TPG’s gradual entry into agriculture has certainly attracted a lot of speculation over the past three years.
For a time, many expected that the firm’s interest in the space would be expressed through its impact investing Rise Fund series. The first in this lineage was a $2 billion 2017 vintage fund that was followed, in 2019, by a successor targeting $3 billion. From the outset, TPG’s managers had identified ag as one of several sectors in which the debut fund would pursue its impact goals.
Since the start of this year, it has become clear that another unit of the Dallas-headquartered private equity giant – its credit- and special situations-focused affiliate TPG Sixth Street Partners – is pursuing a far more direct play in the ag space.
Agri Investor reported in January that TSSP had raised at least $350 million for an ag-focused strategy. Sources have since confirmed that the TSSP Agricultural Partners Fund will focus on citrus- and water-related dislocation and large-scale organics.
It is important to note that the move comes as Sixth Street is reportedly aiming to formally separate from TPG – and distance itself from the negative connotations associated with the ‘special situations’ moniker, which was part of its name before a 2017 rebranding to Sixth Street.
Among the dislocations Sixth Street’s TAP Fund is understood to be targeting are properties challenged by groundwater regulation in California and citrus-greening in Florida – markets that sources have long told Agri Investor would eventually produce significant opportunities.
In looking to optimize properties whose economics have been altered by a market event such as SGMA and incorporate them into new supply chains, Sixth Street enters ag at a time when financial engineering may prove as important as agronomic acumen.
Sixth Street’s move to drop ‘special situations’ from its name and the gradual change in the wider use of the label in the years since the financial crisis certainly complicate any attempt to draw too direct a line between the TAP Fund’s strategy and a ‘distressed investing’ approach.

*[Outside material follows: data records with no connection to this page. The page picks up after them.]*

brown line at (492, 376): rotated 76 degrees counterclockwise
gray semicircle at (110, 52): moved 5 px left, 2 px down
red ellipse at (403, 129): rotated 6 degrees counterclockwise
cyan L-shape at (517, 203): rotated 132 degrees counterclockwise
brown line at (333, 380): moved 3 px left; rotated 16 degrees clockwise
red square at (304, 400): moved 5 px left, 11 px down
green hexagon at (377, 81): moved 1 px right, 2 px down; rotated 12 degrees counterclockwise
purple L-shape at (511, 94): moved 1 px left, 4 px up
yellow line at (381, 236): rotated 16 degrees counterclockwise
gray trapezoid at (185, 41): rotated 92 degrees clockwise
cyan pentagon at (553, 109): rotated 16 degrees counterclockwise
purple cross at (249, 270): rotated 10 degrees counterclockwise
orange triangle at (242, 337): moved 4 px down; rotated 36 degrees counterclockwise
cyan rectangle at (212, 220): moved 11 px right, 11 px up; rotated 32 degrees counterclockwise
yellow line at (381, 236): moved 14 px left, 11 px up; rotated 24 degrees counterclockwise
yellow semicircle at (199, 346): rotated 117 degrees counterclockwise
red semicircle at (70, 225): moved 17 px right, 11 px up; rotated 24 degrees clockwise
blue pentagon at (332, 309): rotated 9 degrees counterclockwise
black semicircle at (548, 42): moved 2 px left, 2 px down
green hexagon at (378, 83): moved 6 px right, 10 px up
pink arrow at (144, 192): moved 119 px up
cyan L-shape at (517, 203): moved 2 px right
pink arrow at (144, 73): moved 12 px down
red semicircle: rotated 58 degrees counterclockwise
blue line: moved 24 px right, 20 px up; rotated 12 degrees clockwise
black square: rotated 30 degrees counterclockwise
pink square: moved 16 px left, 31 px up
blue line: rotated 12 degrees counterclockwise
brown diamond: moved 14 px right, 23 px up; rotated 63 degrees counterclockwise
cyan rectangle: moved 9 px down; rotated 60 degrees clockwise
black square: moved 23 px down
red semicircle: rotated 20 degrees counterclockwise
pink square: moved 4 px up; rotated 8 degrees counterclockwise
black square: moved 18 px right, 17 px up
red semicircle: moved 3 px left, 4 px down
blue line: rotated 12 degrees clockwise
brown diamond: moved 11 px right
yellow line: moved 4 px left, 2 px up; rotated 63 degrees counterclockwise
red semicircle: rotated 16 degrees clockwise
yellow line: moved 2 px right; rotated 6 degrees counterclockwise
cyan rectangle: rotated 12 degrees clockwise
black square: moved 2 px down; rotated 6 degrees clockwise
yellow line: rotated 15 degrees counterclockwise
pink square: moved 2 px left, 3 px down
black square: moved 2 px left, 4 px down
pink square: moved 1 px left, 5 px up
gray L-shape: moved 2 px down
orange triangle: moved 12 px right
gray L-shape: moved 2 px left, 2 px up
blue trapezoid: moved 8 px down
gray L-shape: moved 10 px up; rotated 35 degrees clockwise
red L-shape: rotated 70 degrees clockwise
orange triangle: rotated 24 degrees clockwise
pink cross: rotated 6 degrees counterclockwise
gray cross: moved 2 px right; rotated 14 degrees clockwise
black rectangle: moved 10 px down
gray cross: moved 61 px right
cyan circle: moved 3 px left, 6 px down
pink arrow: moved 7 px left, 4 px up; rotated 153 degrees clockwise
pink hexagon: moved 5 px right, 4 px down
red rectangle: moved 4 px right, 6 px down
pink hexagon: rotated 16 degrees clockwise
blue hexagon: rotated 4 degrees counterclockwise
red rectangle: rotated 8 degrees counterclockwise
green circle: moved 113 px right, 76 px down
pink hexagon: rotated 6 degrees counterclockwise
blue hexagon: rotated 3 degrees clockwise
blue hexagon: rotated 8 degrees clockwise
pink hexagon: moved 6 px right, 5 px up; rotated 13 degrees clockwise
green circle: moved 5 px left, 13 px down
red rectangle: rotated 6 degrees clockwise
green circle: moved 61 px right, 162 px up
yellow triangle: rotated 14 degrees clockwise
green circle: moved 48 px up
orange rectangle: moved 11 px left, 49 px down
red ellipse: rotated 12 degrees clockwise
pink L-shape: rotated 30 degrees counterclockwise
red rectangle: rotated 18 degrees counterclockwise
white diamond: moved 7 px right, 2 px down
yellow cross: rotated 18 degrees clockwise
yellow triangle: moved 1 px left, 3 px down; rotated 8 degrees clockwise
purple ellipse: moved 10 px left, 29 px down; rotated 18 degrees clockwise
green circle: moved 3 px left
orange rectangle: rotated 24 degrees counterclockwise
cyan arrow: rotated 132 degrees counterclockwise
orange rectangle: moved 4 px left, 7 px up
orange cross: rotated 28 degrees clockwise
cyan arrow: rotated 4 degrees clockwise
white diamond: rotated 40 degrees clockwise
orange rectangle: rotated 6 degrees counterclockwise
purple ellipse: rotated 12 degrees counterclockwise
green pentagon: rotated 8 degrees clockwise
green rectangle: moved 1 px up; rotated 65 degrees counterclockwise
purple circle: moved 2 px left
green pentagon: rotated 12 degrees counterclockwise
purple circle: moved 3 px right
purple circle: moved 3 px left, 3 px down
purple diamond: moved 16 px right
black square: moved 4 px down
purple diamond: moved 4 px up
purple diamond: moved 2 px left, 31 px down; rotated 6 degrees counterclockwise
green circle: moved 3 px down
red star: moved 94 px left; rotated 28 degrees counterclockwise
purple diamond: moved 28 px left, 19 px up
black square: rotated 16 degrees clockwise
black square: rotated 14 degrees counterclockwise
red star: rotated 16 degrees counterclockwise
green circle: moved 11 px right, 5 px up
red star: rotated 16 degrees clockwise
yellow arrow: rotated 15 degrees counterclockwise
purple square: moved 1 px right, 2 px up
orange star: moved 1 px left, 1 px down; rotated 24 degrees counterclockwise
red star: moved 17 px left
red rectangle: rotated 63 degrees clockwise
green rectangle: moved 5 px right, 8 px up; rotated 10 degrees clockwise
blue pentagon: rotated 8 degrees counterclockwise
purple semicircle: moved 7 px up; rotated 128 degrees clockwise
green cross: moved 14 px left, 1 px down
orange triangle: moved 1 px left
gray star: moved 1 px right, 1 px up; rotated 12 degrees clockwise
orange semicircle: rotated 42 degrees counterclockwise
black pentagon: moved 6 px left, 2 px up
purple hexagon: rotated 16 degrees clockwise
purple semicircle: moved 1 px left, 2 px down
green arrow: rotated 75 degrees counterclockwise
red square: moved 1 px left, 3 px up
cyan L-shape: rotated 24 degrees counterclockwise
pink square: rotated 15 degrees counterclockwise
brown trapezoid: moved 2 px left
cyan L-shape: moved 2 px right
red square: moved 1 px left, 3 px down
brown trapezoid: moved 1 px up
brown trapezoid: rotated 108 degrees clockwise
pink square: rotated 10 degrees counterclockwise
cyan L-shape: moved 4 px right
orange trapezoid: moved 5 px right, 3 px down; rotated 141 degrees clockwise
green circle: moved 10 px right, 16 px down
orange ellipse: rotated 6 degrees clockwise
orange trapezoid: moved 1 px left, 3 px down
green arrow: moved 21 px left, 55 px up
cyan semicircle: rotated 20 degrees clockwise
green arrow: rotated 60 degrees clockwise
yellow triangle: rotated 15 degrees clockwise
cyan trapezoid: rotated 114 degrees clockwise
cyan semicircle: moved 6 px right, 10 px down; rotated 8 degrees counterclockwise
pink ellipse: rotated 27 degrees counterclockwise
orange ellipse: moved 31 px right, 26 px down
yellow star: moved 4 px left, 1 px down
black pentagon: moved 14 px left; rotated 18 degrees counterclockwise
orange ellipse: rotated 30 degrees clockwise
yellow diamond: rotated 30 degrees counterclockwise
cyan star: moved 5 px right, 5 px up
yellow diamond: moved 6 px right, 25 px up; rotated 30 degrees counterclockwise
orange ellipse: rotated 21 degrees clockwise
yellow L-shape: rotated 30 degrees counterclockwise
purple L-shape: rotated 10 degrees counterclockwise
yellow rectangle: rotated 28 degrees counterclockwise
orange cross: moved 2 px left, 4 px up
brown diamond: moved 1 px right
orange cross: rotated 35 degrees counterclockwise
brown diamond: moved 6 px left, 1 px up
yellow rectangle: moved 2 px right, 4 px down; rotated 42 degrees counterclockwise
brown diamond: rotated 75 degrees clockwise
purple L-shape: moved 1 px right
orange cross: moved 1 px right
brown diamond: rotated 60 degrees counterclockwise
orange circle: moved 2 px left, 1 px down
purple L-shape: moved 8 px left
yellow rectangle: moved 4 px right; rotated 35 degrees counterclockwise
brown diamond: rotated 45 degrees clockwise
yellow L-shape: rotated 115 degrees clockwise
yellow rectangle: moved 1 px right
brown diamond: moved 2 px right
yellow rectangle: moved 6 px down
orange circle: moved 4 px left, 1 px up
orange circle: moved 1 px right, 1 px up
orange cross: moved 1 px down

Indeed, a source familiar with Sixth Street’s strategy clarified that it is not “necessarily a distressed or special situations strategy, thematically.”
Nevertheless, a second source was keen to point out that the firm is pursuing agriculture from a unique perspective that is hard to imagine is well-suited to a boom, and at a time when the source considers the sector to be suffering at least some distress.
“Lenders are willing to write off 10, 20, 30 percent of par just to pay off debt,” said the second source, who has visibility across a wide swath of agricultural investing markets. “That is going to bring a lot of opportunistic players into the market that have never seen a corn field in their life.”
The first source Agri Investor spoke to also suggested that Sixth Street’s pitch to investors has focused as much on its cost-of-capital advantages as it has on its teams’ agricultural expertise.
By partnering with ag-focused asset manager SLM Partners and farm management consultancy Midwestern BioAG (among others) to scale and manage organic production, Sixth Street has signaled its intention to marry its own broader view of key markets and trends with established agricultural investing expertise.
A combination of market factors have conspired to create a widespread impression, held for several years now, that sooner or later the small group of private equity firms exclusively devoted to ag will see increased competition from their larger, more generalist peers.
Sixth Street’s fund is just one more indication that those expectations may be correct.
It will be intriguing to see how many deals the TAP Fund strikes under the ‘dislocated investments’ banner, compared with the number that are more forward-looking responses to consumer trends.